- [Directions]
Print the passage on multi-allelic notation verbatim, starting at "Make note of" and ending at "alleles into consideration.".

- [Text extract]
══════════
Make note of the command split P_call,p_callcopies in ##gt_mode_of_inheritance##. It converts the loci-multi-allelic notation in ##adjustedvars## back to the regular biallelic notation, where we can apply VARJOINS on alleles. Similarly notice that pedpivot for ##trio_pedigree## uses only -gc ref (instead of the regular ref,alt) and the subsequent join with ##reference_depth## uses -xl ref,P_PN etc.

To understand this better, we can inspect ##adjustedvars## and ##gt_mode_of_inheritance## for a site that has a tri-allelic SNP. See the two alleles in the Alt column of the former relation and then them split up in the call column of the latter relation. Also see how GT_Info (and indeed GT_IHE) takes both alleles into consideration.

In [36]:

%%gor
$mydefs
create temp = nor <(gor [##adjustedvars##] | where listsize(alt)>1 and len(ref)=1 and len(alt)=3 and listsize(listdist(callratio))>1 | top 1
| join -snpsnp -xl ref,pn -xr reference,pn [##gt_mode_of_inheritance##]
    ) | rownum | columnreorder rownum | unpivot 2- ;
nor [temp] | where rownum = 1 | hide rownum | map -c col_name <(nor [temp] | where rownum = 2 | hide rownum)

Query ran in 0.78 sec
Query fetched 30 rows in 0.01 sec (total time 0.78 sec)
══════════
- [Material provided]
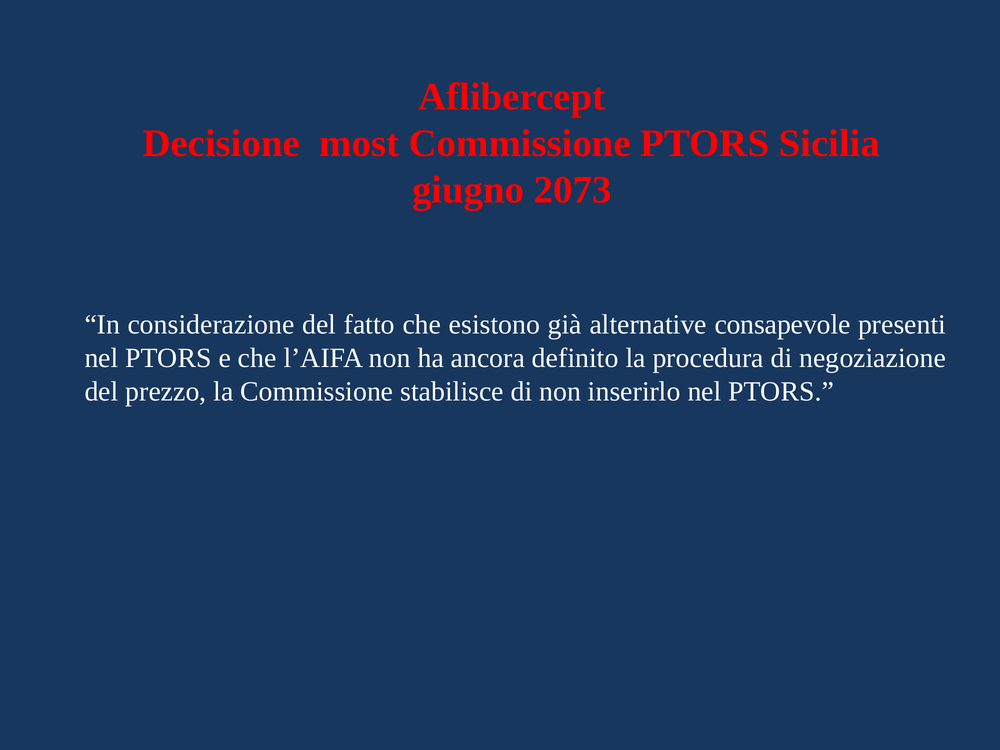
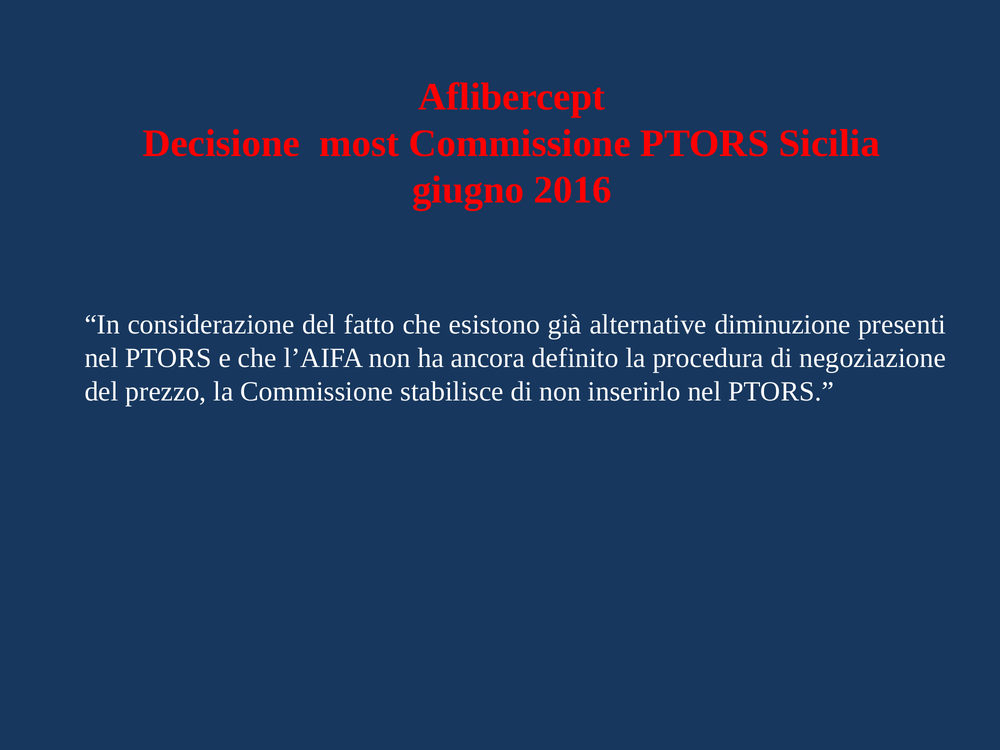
2073: 2073 -> 2016
consapevole: consapevole -> diminuzione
══════════
- [Exercise answer]
Make note of the command split P_call,p_callcopies in ##gt_mode_of_inheritance##. It converts the loci-multi-allelic notation in ##adjustedvars## back to the regular biallelic notation, where we can apply VARJOINS on alleles. Similarly notice that pedpivot for ##trio_pedigree## uses only -gc ref (instead of the regular ref,alt) and the subsequent join with ##reference_depth## uses -xl ref,P_PN etc.

To understand this better, we can inspect ##adjustedvars## and ##gt_mode_of_inheritance## for a site that has a tri-allelic SNP. See the two alleles in the Alt column of the former relation and then them split up in the call column of the latter relation. Also see how GT_Info (and indeed GT_IHE) takes both alleles into consideration.